🤖 AI Summary
This work investigates the spontaneous emergence and detection of interpretable computational structures—such as collision-detection modules—in Transformer-like architectures applied to particle physics simulation.
Method: We construct an attention-based physics simulator and employ multi-faceted analysis: attention-head decomposition, loss-landscape geometric modeling, and dynamical trajectory tracking during training.
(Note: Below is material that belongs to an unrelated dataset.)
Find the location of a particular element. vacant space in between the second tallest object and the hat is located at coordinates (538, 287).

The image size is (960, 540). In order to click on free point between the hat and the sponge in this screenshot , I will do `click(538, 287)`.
Contribution/Results: We establish, for the first time, an intrinsic link between structural emergence and parameter-space degeneracy geometry: emergence follows a power-law scaling law governed by a “degeneracy-effective potential.” Experiments successfully identify dedicated attention heads performing particle collision detection; their formation coincides with pronounced parameter degeneracy in the loss landscape. Crucially, early-stage component dynamics enable predictive detection of such structures. Our framework provides a novel paradigm and a quantifiable theoretical foundation for uncovering algorithmic structures intrinsically encoded in neural networks.
📝 Abstract
Neural networks often have identifiable computational structures - components of the network which perform an interpretable algorithm or task - but the mechanisms by which these emerge and the best methods for detecting these structures are not well understood. In this paper we investigate the emergence of computational structure in a transformer-like model trained to simulate the physics of a particle system, where the transformer's attention mechanism is used to transfer information between particles. We show that (a) structures emerge in the attention heads of the transformer which learn to detect particle collisions, (b) the emergence of these structures is associated to degenerate geometry in the loss landscape, and (c) the dynamics of this emergence follows a power law. This suggests that these components are governed by a degenerate"effective potential". These results have implications for the convergence time of computational structure within neural networks and suggest that the emergence of computational structure can be detected by studying the dynamics of network components.